Scientifically Proven: Scents Make You Happy

Smell make you happy

Have you ever sprayed your favourite fragrance and instantly felt more positive, or a beautifully scented candle and felt the stresses of the day melt away? Every day, scent plays a part in how we experience the world around us and impacts the way we feel.

Why do smells instantly evoke specific memories or feelings?

Smell is our most sensitive sense and the one most strongly linked to our memory and feelings. Our olfactory bulb, which begins inside the nose and runs along the bottom of the brain, is the first stop for new smells. This bulb is directly linked to two areas of the brain that govern emotion and memory: the amygdala and hippocampus. Scientists believe that our sense of smell triggers memory more than other senses because those senses do not pass through these areas of the brain. Memories that are triggered by our olfactory senses can be accompanied by clear images and feelings of happiness, excitement, agony, and despair.

Do different smells affect your mood?

The way our brain receives and processes odors is complex and much of it still remains to be discovered. But there is no doubt that scent affects our mood. Most people who walk into a room that smells of jasmine, vanilla or lavender, are likely to improve their mood. However, if the room smells of garbage which has not been tossed out for a couple of weeks, most of us will feel quite the opposite.

Indeed, smells can affect both our short and long term moods. Creating an environment with pleasant smells which evoke positive, calm or otherwise good emotions is rather simple and can have a profound impact on our mood. Evidence to that is the increasing use of aroma diffusers created and customized to ensure a good scent in our environment

Why do scents trigger emotion?

Memories are always intertwined with emotions. For example, when you reminisce about a vacation you often remember the joy of freedom. Memories are often associated with automatic emotions. Therefore, when we experience a scent which is stored in our memory, our brain tends to correlate it with certain recollections and the emotions involved with them emerge in tandem. To illustrate, consider a childhood memory that involves the smell of fresh baked cookies. This scent may remind you of afternoons spent with your grandparents many years back, while for someone else it can invoke memories of a very specific bakery, depending on the interaction between the scent and our own unique memories.

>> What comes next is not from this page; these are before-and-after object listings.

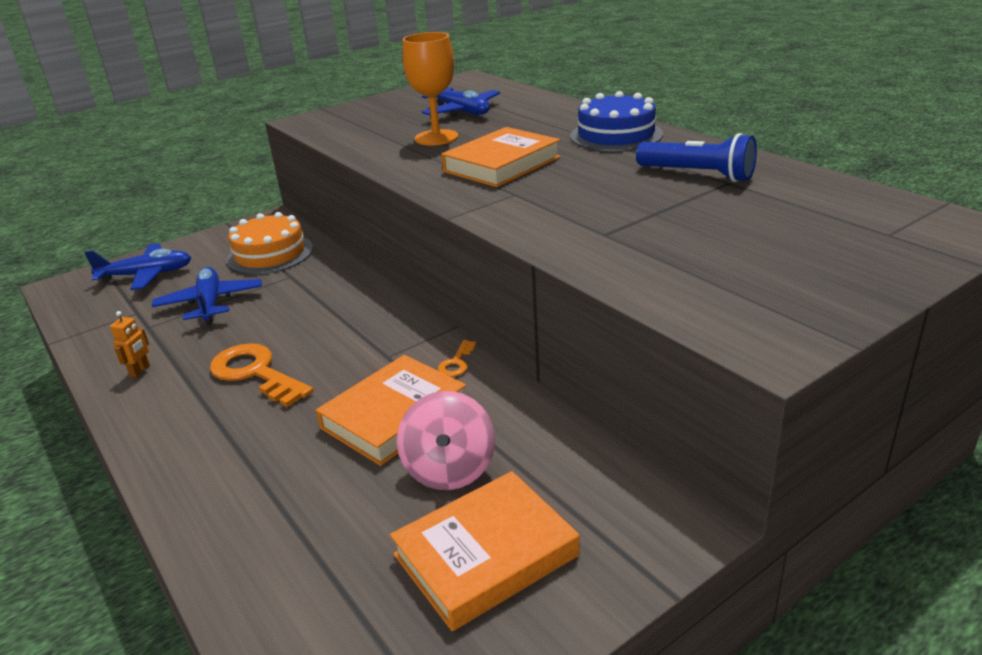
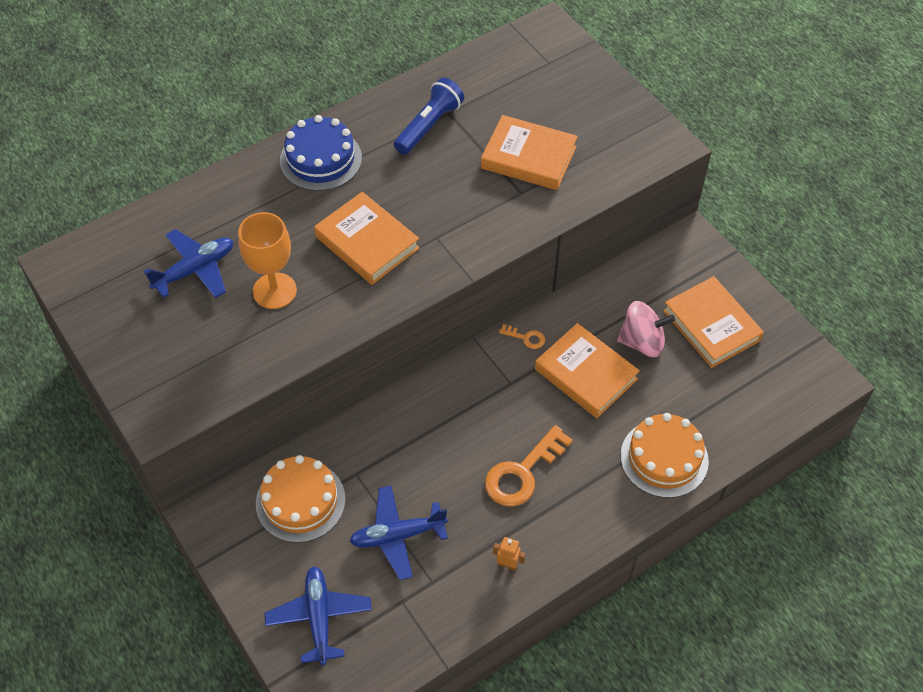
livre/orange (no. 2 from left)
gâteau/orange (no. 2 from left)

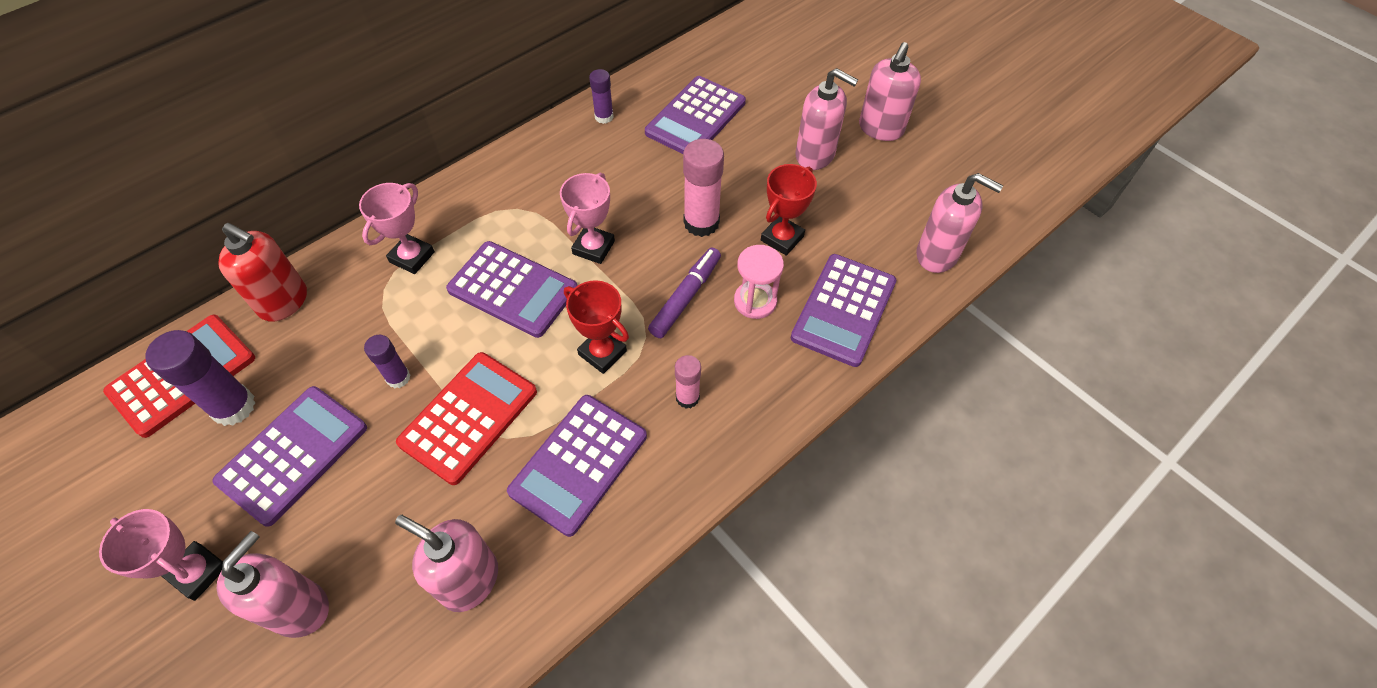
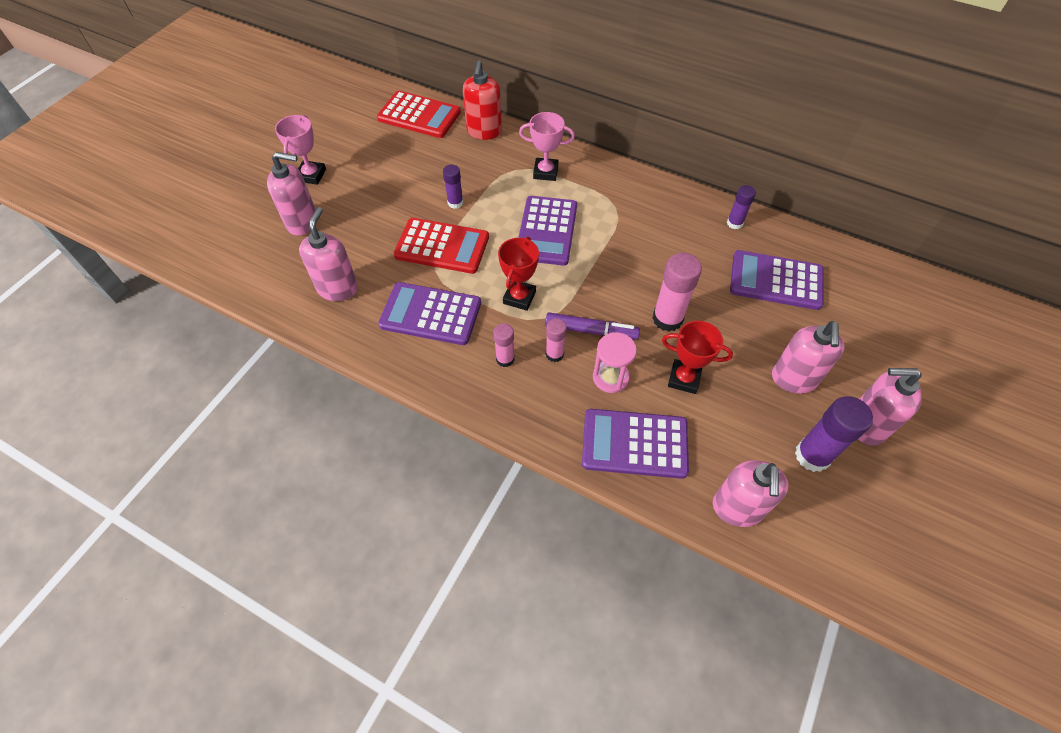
calculatrice/violet (no. 1 from left in the first image)
trophée/rose (no. 3 from left in the first image)
bâton de colle/rose (no. 2 from left)
bâton de colle/violet (no. 3 from left)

How are scents used in everyday life?

Scents are used in everyday life to elicit emotional responses. Take advertising and sales for example. Have you ever noticed a distinctive smell when walking into a store? Scents can be associated with the product, or be used to keep customers around. Research shows that providing a pleasant-smelling environment can lead to increased sales, and many stores employ scent machines for these exact purposes. Have you ever smell Famous Amos cookies in the mall and feel like buying it?

Similarly, scents and aromas can also be used in classroom settings or in the workplace. Studies show that certain smells can influence parts of the brain that are responsible for productivity. School teachers use fragrance diffusers in the classroom, occasionally associated with different subjects, to stimulate brain activity and calm rowdy children. The same can be seen in the workplace. Placing an aroma diffuser in the office can improve employees’ mood and productivity, and contribute to an all-around happier work environment.

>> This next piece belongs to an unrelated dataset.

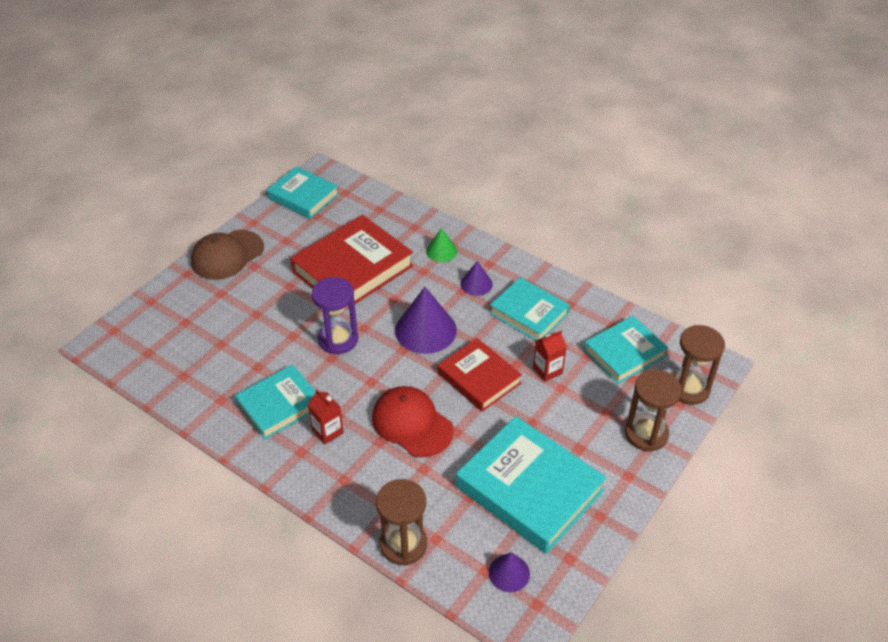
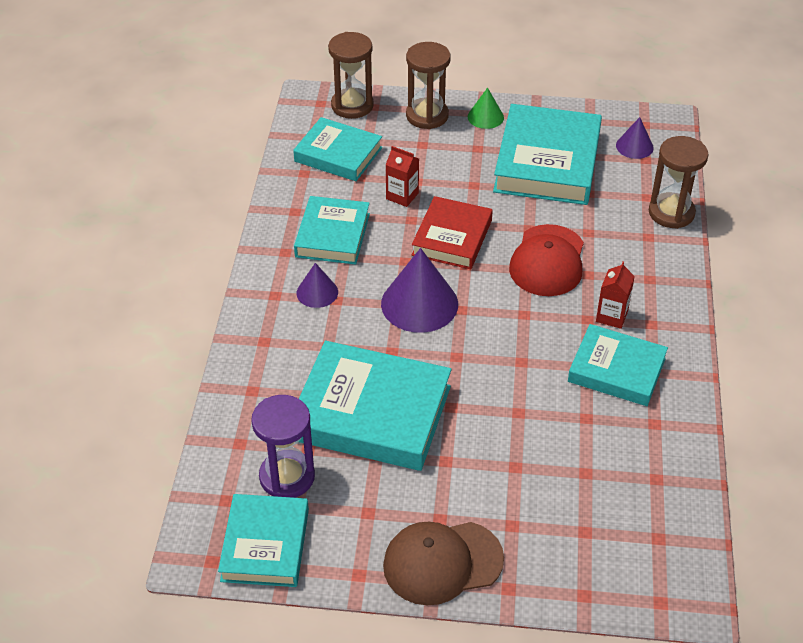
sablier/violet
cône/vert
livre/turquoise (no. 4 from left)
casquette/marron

How does scent affect the brain?

To understand the connection between scent and emotion, we first need to mention an interesting and crucial region in our brain, called the hippocampus. The hippocampus, part of a network called the limbic system and one of the most studied parts of the brain, is associated with the processes of feelings and reacting. The hippocampus also stores two types of memory: declarative and spatial. The former is related to facts and events and the latter to pathways and routes.

The hippocampus is also where short-term memories turn into long-term memories. Since smell processing is also closely related to the hippocampus, scents and emotions are tightly intertwined. Our sense of smell is constantly taking us somewhere. As we journey in and out of memories and along with them, it invokes a range of emotions that tie to our present situation in either clear or very subtle ways.